» Actions to take
**1.** In the statistics news excerpt, how many marine species do researchers estimate may live on Earth?
**2.** Extend the statistics news excerpt on the marine census and Frederick Jelinek, beginning after its final sentence.

Included in the census reports were estimates of the number of known, unknown and unknowable species for each taxa - fish, molluscs, cetaceans and the rest - and for each major world region. These statistics were based on a collocation of multiple data sources, including established registries, published studies and expert surveys. A main conclusion, as might have been expected from the magnitude of the sampling problem being undertaken, was that even after 10 years of new research efforts and the discovery of 1200 species, most species remain unknown. In regions of the greatest species richness, Australia, Japan, Mediterranean deep-sea, New Zealand, and South Africa, an estimated 25%–80% of species remained to be described. The researchers estimate that there may be 1 to 1.4 million marine species living on Earth and that 70-80% of these are still undiscovered. The work continues. Looking to the 2020 census of the seas, statisticians will have much work to do in accurately characterizing the uncertainties of the estimates made from the sparse and disparate data of underwater life.
6. Death of Frederick Jelinek. For smartphone users who are not familiar with the work of Frederick Jelinek, open your speech-recognition Internet browser and say: FRED-ur-rik JEL-eh-nek. Some of the first results you should find are Jelinek's faculty web site at Johns Hopkins, a dedicated Wiki page describing the life and work of this pioneering computer scientist and statistician, and announcements in the NY Times of his death on September 14 of this year. The performance of your voiced search is in large part owing to Jelinek, who after escaping Nazi rule in Czechoslovakia settled with the surviving members of his family in New York, received three advanced degrees in electrical engineering at MIT, spent 21 years at IBM's Watson Research Center and another 20 years at Johns Hopkins University researching computer speech-recognition technology.

» Supplied information
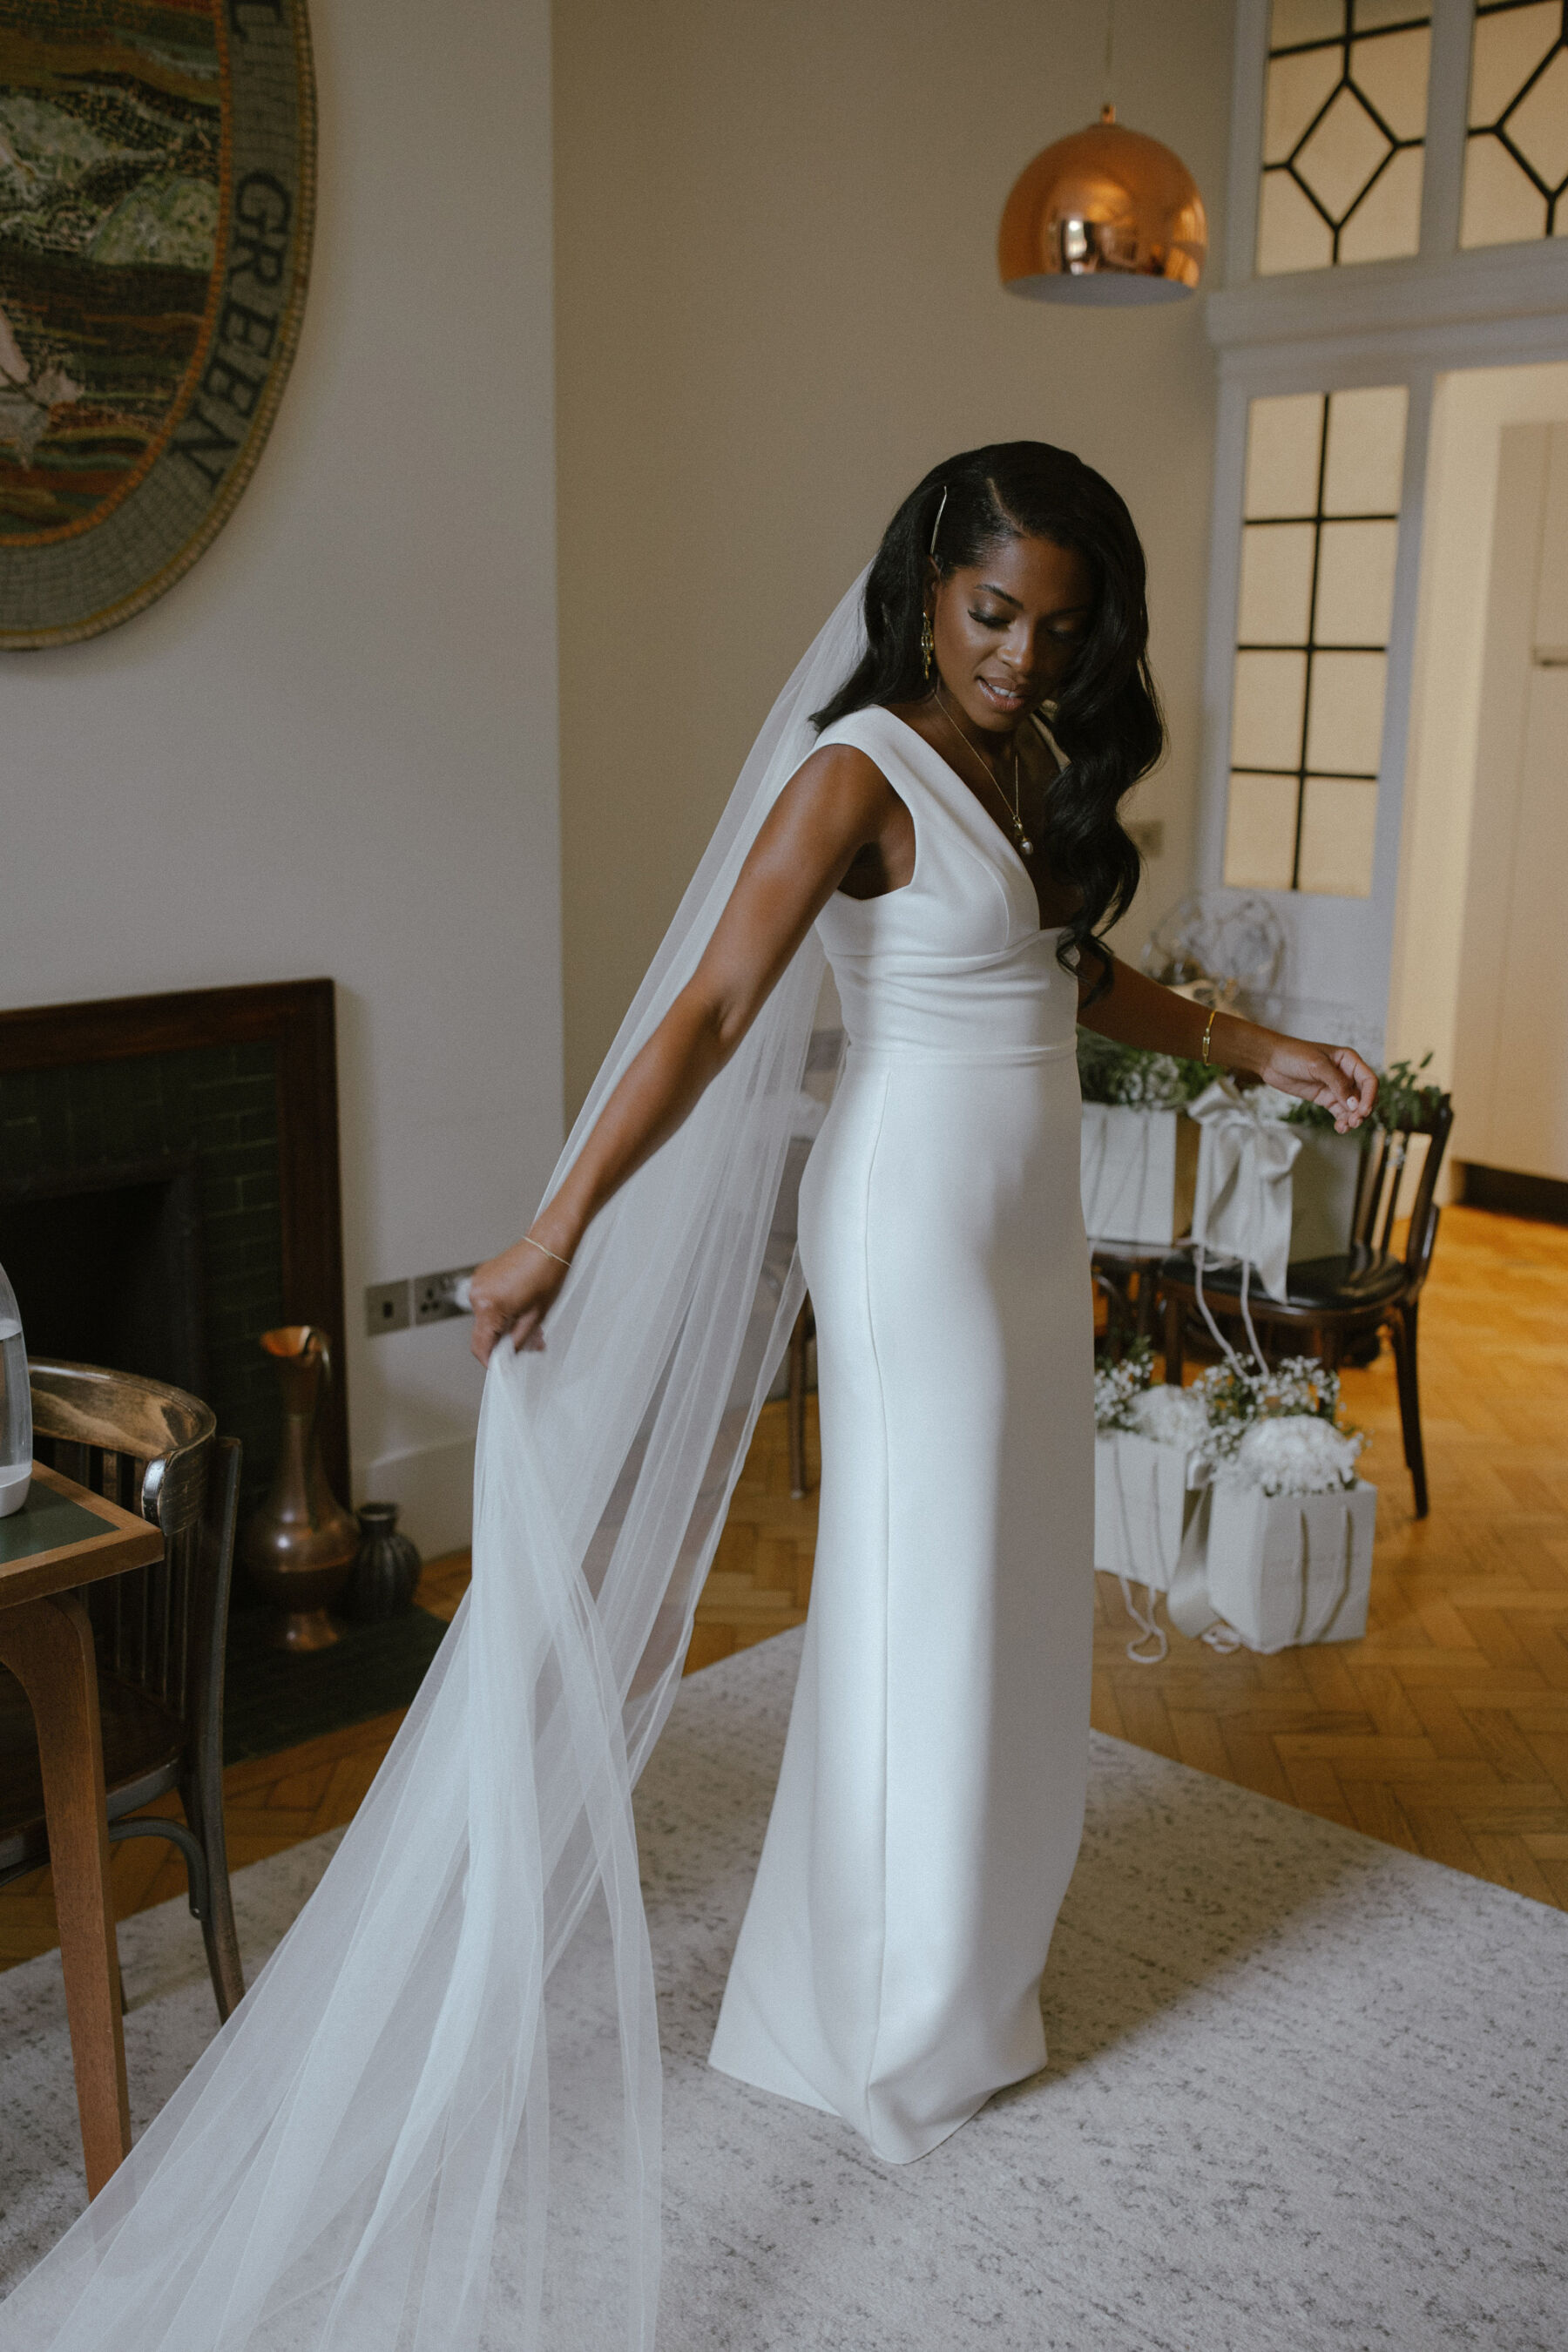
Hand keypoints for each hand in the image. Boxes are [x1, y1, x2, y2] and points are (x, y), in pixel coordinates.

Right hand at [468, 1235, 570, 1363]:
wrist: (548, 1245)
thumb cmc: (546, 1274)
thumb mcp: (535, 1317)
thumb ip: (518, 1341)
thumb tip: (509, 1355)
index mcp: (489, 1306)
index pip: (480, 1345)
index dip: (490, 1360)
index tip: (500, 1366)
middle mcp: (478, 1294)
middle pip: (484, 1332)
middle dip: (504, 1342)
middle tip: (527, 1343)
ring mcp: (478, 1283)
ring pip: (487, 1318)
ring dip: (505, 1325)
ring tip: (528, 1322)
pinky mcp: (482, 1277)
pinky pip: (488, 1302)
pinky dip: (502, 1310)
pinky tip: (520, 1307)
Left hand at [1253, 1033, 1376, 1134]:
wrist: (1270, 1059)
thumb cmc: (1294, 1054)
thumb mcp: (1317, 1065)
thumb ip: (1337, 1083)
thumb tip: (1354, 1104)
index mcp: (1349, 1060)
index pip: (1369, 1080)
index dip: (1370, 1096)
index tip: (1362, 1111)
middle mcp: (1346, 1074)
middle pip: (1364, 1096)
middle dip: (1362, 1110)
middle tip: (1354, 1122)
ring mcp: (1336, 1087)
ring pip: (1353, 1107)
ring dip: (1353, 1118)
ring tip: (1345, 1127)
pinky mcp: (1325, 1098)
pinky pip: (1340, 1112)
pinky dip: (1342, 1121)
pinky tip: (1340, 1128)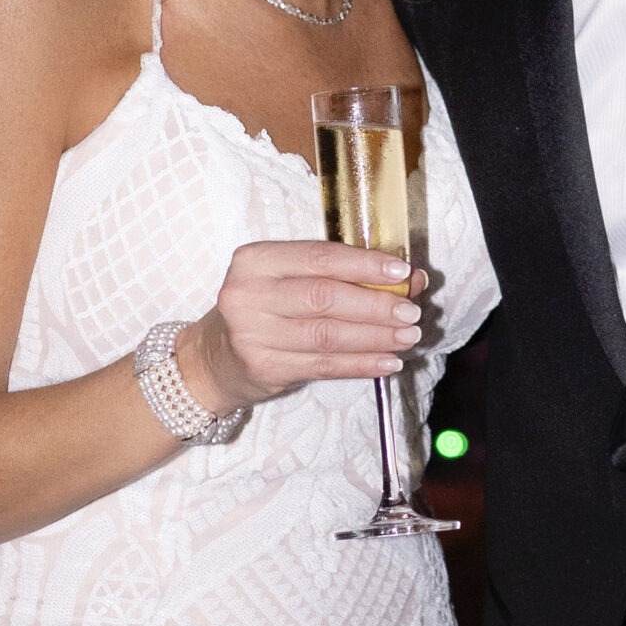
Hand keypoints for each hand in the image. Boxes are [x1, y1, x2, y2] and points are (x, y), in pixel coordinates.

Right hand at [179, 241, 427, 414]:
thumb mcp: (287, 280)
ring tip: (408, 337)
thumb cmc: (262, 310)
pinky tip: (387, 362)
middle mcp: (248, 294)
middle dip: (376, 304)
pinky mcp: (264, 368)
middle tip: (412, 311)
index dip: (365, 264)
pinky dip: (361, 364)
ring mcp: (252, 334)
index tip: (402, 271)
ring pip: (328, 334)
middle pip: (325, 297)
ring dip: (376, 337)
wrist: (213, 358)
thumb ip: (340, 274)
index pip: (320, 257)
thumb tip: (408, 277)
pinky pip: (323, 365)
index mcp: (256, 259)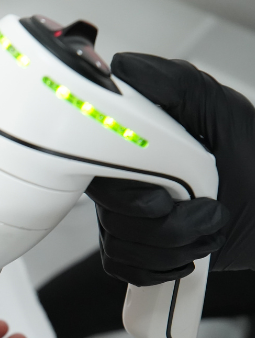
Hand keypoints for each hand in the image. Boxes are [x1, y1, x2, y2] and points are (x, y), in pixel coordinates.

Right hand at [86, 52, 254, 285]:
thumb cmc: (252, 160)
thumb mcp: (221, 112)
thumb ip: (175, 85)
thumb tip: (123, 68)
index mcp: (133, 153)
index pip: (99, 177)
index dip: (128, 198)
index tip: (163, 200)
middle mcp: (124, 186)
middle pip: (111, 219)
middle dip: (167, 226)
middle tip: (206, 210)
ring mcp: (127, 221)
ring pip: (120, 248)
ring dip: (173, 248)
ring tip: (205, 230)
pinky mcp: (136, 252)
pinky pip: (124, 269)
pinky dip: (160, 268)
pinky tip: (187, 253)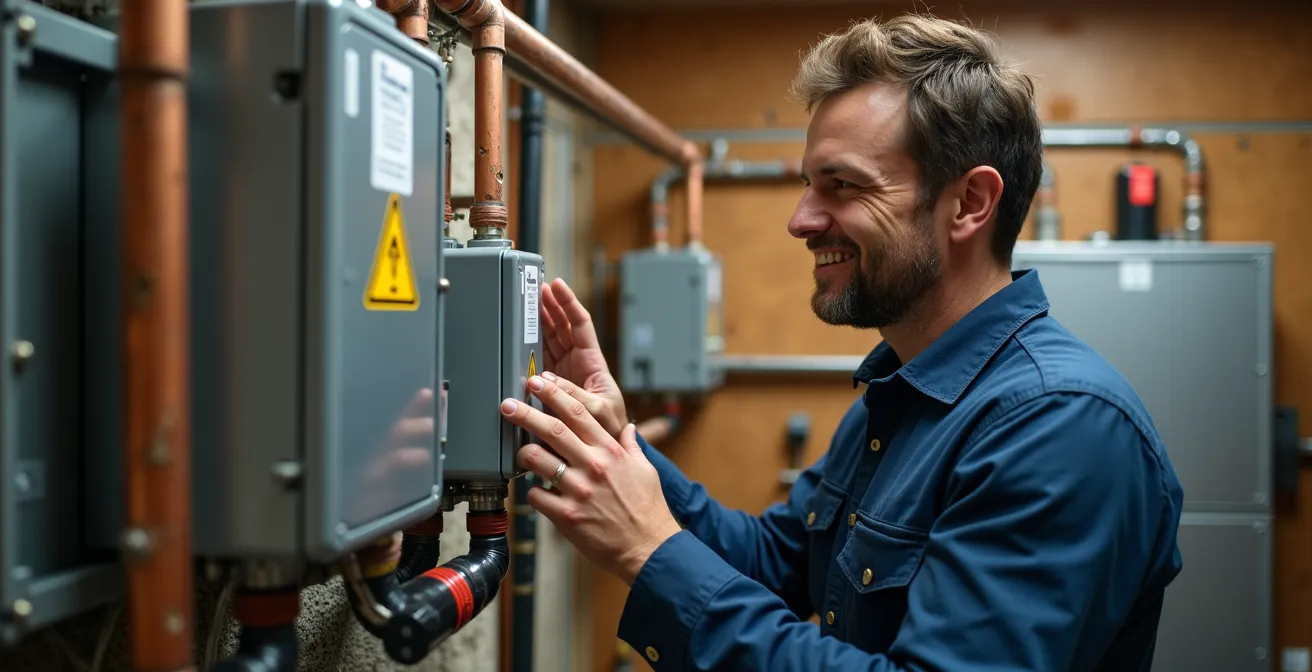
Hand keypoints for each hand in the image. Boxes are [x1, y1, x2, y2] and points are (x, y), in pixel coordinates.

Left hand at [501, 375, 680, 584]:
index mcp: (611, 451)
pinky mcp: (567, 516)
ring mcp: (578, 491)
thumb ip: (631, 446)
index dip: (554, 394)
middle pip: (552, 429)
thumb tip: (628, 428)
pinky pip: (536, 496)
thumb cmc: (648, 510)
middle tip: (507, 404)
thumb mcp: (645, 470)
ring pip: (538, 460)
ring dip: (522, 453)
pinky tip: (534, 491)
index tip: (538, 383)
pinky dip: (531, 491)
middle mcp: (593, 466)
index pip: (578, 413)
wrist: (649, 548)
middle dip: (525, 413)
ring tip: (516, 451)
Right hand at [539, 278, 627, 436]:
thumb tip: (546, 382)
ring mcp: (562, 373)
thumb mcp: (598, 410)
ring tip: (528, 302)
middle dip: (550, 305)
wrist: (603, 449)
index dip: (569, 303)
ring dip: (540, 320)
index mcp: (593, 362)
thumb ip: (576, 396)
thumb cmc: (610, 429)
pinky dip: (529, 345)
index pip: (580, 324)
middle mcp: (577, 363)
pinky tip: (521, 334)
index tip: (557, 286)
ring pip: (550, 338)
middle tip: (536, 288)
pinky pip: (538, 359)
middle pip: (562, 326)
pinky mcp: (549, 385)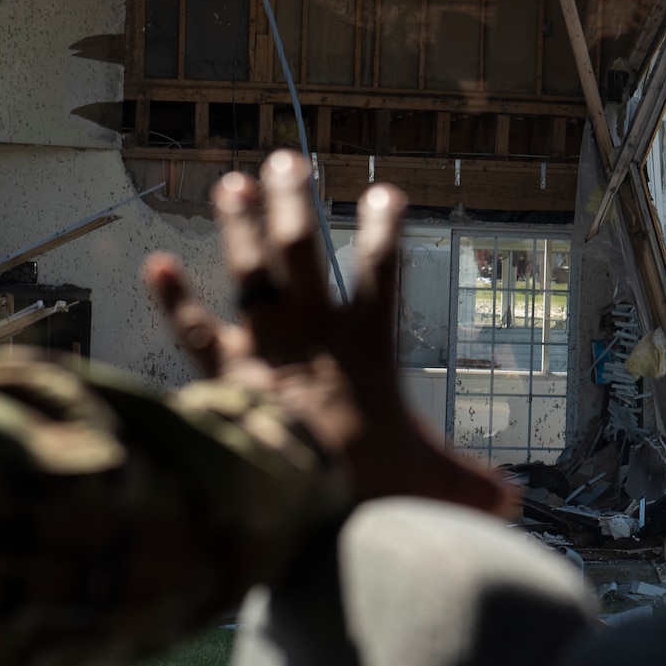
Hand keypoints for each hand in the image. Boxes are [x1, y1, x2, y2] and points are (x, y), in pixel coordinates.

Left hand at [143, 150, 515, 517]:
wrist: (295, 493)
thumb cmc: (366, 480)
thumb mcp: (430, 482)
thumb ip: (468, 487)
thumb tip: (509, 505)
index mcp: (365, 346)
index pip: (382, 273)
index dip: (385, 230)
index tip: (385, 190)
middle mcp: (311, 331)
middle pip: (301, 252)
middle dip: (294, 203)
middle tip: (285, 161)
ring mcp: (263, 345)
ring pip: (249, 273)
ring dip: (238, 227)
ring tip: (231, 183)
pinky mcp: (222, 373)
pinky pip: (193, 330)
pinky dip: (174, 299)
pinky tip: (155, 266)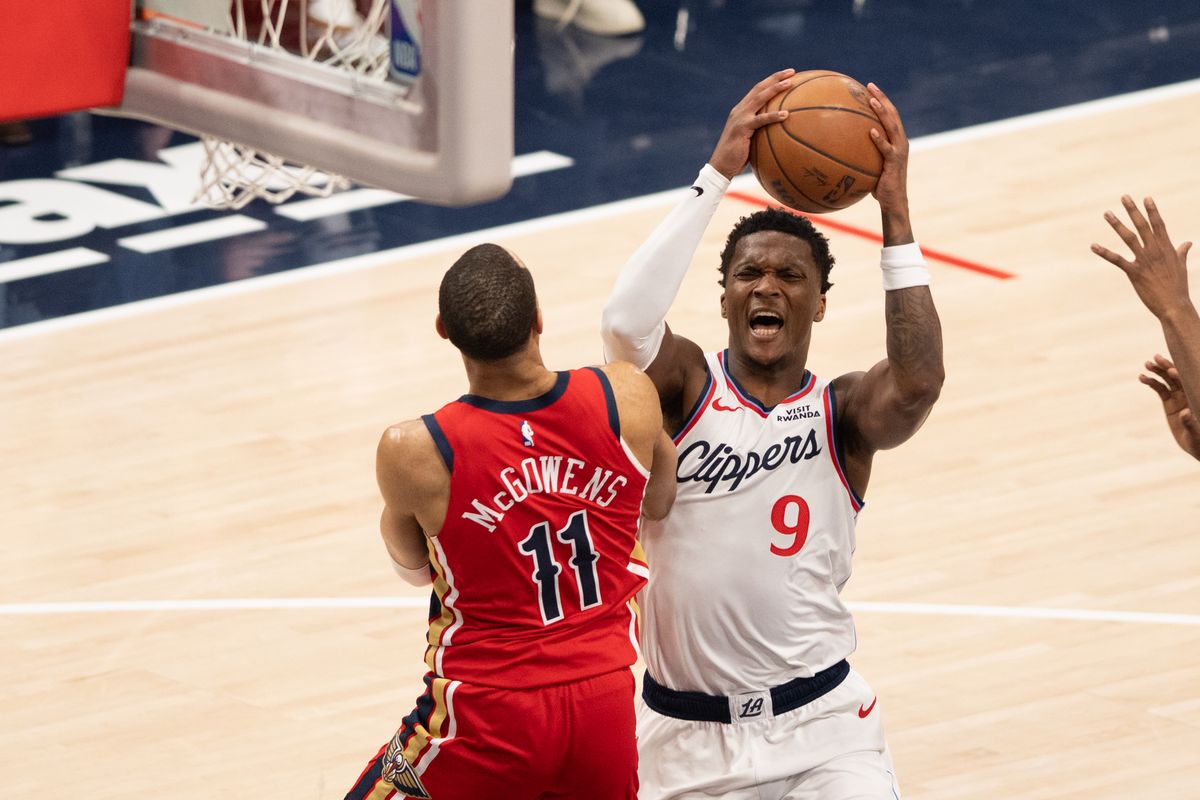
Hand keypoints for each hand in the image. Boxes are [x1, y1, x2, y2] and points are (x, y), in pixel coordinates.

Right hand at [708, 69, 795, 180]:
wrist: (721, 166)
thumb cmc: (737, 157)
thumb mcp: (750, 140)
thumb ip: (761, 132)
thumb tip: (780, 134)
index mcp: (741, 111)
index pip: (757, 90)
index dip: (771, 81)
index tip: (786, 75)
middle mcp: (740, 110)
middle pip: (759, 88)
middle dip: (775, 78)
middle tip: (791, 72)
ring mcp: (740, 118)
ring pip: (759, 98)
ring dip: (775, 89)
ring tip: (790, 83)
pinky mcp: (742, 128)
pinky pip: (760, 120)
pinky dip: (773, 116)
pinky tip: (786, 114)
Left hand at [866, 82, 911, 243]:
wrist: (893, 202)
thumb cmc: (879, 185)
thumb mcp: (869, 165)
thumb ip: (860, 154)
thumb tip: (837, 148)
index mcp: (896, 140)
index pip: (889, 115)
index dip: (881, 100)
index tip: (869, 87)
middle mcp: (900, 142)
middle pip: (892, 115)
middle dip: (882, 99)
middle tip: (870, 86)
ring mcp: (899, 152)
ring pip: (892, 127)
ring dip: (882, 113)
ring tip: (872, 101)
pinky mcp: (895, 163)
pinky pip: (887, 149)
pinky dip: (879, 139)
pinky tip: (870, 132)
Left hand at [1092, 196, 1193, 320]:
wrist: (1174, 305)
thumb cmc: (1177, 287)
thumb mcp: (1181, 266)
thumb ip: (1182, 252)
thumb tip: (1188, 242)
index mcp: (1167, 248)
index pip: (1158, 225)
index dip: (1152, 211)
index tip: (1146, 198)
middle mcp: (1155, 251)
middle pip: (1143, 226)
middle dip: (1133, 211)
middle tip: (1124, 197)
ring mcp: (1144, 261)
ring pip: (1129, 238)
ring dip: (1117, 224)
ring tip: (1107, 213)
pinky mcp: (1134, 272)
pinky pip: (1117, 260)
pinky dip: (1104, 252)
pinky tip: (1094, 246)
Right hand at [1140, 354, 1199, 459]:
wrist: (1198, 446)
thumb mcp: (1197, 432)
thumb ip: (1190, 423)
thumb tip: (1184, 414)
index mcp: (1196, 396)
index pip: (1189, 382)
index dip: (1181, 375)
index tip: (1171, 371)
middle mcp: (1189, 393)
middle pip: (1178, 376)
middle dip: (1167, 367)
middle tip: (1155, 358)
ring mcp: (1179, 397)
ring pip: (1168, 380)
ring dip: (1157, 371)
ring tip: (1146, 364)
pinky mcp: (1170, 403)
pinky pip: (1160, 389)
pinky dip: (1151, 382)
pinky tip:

» Answer section
**1.** 1 to 1.4 million

**2.**
The traditional approach had been to use linguistic models to essentially make electronic devices think like a human. Jelinek was a revolutionary in the field of voice recognition because he realized that statistical models could be used to teach machines how to understand human speech. Jelinek recognized that - although still a challenging problem - an easier solution would be to take large data bases of real human speech and use probabilistic models based on patterns from thousands of these examples to extract meaning from sound. In the actual development of these ideas, Jelinek combined his expertise in computer science with Bayesian statistics; he used Markov chain processes with something called the Viterbi algorithm, which essentially traces out the most likely path that leads to a sequence of observed events - in this case the most likely series of words that leads to the sequence of sounds heard by the system. In this way he built the foundation of a voice recognition system – a foundation based on statistics rather than any man-made dictionary of sounds and their meanings.
Jelinek's innovations have made modern speech-to-text technologies possible; the applications are innumerable. Voice recognition devices automate transcription, allow the illiterate to write, pilots to fly by voice commands, and give the rest of us a way to google with no hands. The speech-to-text challenge is just one type of translation problem. Jelinek showed that the same statistical strategies in voice recognition technology could be useful in tackling a broader set of meaning conversion problems – notably translations from one language to another. So, when with a single click of Google Translator you can learn how to say `That is amazing' in Jelinek's native tongue, you can thank him for that too. To je úžasný!